Why Traveller Can’t Be A Modern RPG.

   

I was reading the 2D6SF blog and he said that Traveller, what is known as the Classic Traveller rules published between 1977 and 1984. That Traveller was not a modern RPG. That definitely clicked. Not just because I agree with the idea prima facie, but also because I believe that Mongoose is trying to change that. I appreciate some of their efforts Mongoose has made, but others ring flat.

Traveller wasn’t the first SF RPG, that honor goes to Metamorphosis Alpha, but it has been arguably the most successful. If memory serves there have been almost twenty versions from the original “little black books” (LBBs) to the latest Mongoose Publishing Second Edition full color volumes. The entirety of the Traveller canon is nigh impossible to hold in one's head. I've never met anybody who claims to have done so. I do think there are some basic precepts that are easily grasped.

Every disparate version has had some sort of flaw. Interstellar Wars used too much of SJGs pathological fear of metric system, and was somewhat weighed down by the spectrum of GURPS material. MegaTraveller was a collision of rules "Frankensteined" together from different developers and viewpoints, plus the math didn’t work. I could go on about the differences and challenges but the upshot was and is that every version since the original has missed the mark. Classic Traveller still stands up above them all and I think it’s because the game doesn’t try too hard.

One of the things about older RPGs is they did not try to be everything. First generation role playing games generally are designed to provide a framework for improvisation. We didn’t have tons of setting information or special rules for every case. Most games didn’t even have a central mechanic or unified task resolution system— because those are ideas that came later in the 1990s.

So in many ways, Traveller became one of the reasons these ideas evolved. The development of the Third Imperium, or more recently Charted Space, literally began the concept of a setting arc in RPGs. When Traveller was first written in the 70s, the idea of a cohesive setting for an RPG hadn't been invented.
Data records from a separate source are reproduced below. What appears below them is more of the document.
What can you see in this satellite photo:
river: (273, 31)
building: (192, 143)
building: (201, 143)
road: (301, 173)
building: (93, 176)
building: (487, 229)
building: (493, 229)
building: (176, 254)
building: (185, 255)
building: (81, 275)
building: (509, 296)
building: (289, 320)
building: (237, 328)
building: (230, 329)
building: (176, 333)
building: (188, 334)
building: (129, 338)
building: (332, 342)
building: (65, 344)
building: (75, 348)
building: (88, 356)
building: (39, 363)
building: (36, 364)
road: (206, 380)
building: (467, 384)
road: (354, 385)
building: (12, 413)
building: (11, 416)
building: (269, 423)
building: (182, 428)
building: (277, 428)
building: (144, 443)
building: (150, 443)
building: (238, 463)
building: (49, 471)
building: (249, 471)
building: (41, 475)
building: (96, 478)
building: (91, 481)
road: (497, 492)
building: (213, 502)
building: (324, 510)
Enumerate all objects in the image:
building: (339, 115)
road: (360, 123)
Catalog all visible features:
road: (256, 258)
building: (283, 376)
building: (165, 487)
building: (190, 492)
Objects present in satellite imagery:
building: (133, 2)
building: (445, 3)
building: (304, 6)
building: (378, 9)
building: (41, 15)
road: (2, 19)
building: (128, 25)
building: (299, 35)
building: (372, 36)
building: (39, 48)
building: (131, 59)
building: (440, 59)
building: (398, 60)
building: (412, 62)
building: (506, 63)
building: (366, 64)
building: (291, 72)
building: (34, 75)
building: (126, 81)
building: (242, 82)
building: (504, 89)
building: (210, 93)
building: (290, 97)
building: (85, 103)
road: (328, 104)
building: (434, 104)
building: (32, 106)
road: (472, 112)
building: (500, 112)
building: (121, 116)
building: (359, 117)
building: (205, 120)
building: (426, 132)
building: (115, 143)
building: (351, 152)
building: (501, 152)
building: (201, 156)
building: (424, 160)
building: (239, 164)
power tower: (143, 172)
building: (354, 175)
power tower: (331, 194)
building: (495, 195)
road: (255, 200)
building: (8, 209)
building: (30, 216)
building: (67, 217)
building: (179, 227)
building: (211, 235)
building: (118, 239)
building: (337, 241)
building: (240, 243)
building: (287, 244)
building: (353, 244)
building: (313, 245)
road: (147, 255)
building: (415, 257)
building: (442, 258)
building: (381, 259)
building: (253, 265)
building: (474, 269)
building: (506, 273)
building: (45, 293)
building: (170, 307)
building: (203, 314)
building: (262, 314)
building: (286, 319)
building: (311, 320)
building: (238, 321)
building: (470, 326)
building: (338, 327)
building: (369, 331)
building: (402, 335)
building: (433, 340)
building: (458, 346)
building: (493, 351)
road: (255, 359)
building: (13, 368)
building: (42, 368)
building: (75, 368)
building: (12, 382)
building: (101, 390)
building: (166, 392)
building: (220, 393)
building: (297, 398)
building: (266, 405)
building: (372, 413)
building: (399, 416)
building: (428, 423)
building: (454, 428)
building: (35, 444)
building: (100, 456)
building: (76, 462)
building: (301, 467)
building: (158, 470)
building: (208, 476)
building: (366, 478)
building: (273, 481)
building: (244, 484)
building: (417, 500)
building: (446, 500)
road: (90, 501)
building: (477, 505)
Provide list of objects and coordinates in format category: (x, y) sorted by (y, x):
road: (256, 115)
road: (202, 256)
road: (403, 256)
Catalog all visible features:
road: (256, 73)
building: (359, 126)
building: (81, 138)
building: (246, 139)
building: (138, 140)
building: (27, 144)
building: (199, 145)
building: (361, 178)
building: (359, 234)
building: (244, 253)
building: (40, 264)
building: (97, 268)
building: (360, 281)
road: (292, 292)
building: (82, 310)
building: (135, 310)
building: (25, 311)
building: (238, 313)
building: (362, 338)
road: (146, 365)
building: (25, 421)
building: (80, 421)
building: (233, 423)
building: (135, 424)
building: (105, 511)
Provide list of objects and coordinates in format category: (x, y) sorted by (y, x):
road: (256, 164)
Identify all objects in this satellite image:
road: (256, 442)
The Third Imperium Was cobbled together after the release of Star Wars because everyone thought there should be a big "capital E" empire. Even the idea of different alien species was something that came up later on in the setting as it developed.

Traveller can't be a modern role-playing game because it is, in many ways, the template by accident. If all of these things are coherent and laid out, there is no space for improvisation, which is the very basis of roleplaying games.